| WORK TO BE COMPLETED |
Tell how many lines of the entries below include the string "Ленинградской". Respond with the number alone.

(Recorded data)
+===+

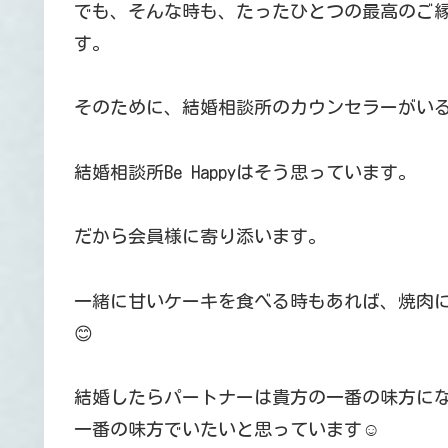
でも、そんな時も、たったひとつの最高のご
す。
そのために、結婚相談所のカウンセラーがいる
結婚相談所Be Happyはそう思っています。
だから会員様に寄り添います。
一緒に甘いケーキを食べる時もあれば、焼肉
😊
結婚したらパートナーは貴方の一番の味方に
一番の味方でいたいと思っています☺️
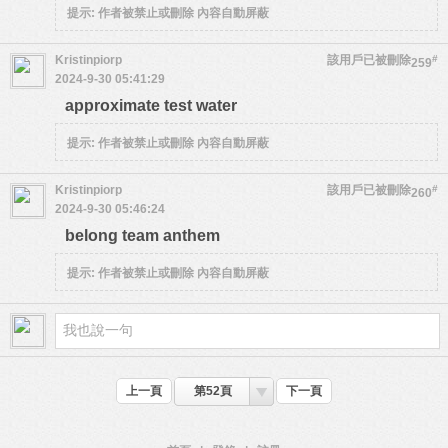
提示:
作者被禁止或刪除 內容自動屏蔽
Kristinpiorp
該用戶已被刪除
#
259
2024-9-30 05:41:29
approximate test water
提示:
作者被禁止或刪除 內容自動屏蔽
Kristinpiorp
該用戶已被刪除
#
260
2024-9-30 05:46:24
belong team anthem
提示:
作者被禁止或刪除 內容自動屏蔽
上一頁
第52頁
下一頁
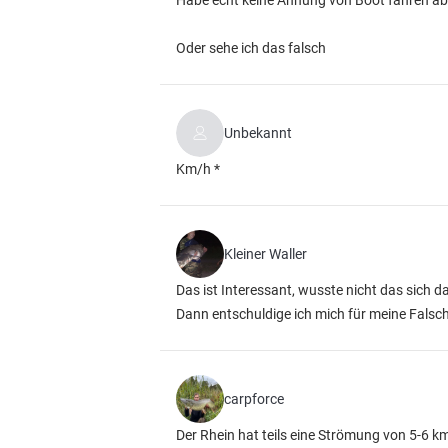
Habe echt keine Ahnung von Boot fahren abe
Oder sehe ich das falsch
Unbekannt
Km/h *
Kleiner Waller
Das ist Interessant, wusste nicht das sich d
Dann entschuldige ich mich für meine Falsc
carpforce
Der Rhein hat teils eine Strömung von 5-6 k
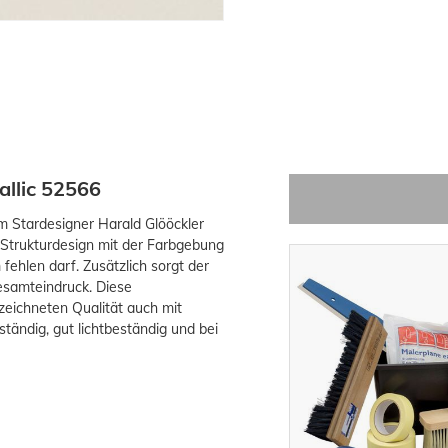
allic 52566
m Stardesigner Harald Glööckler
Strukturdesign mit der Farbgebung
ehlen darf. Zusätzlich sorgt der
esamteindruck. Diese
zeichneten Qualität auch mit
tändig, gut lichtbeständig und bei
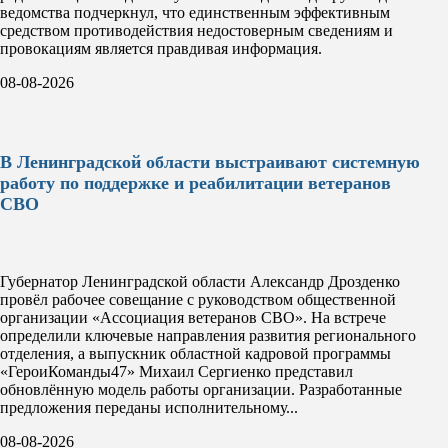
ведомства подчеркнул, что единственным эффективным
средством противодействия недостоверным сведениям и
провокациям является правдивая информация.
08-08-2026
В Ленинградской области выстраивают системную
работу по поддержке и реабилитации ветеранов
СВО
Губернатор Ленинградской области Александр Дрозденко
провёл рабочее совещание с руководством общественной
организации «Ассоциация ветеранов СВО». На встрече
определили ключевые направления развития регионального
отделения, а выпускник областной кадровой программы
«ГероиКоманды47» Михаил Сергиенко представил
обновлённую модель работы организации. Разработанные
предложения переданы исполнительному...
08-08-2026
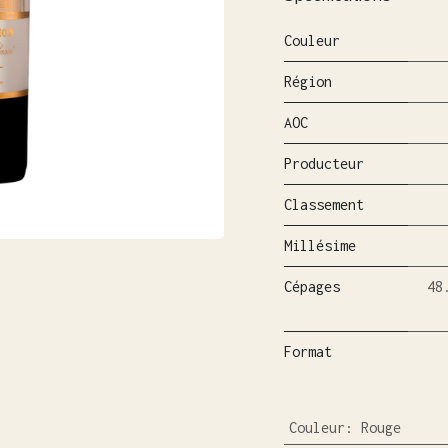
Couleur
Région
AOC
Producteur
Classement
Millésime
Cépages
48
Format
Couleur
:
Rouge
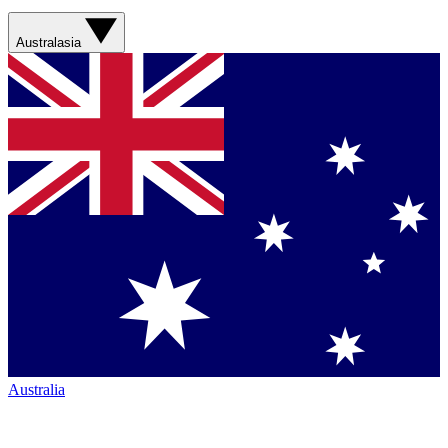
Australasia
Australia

+===+

| RESULT OF THE TASK |
2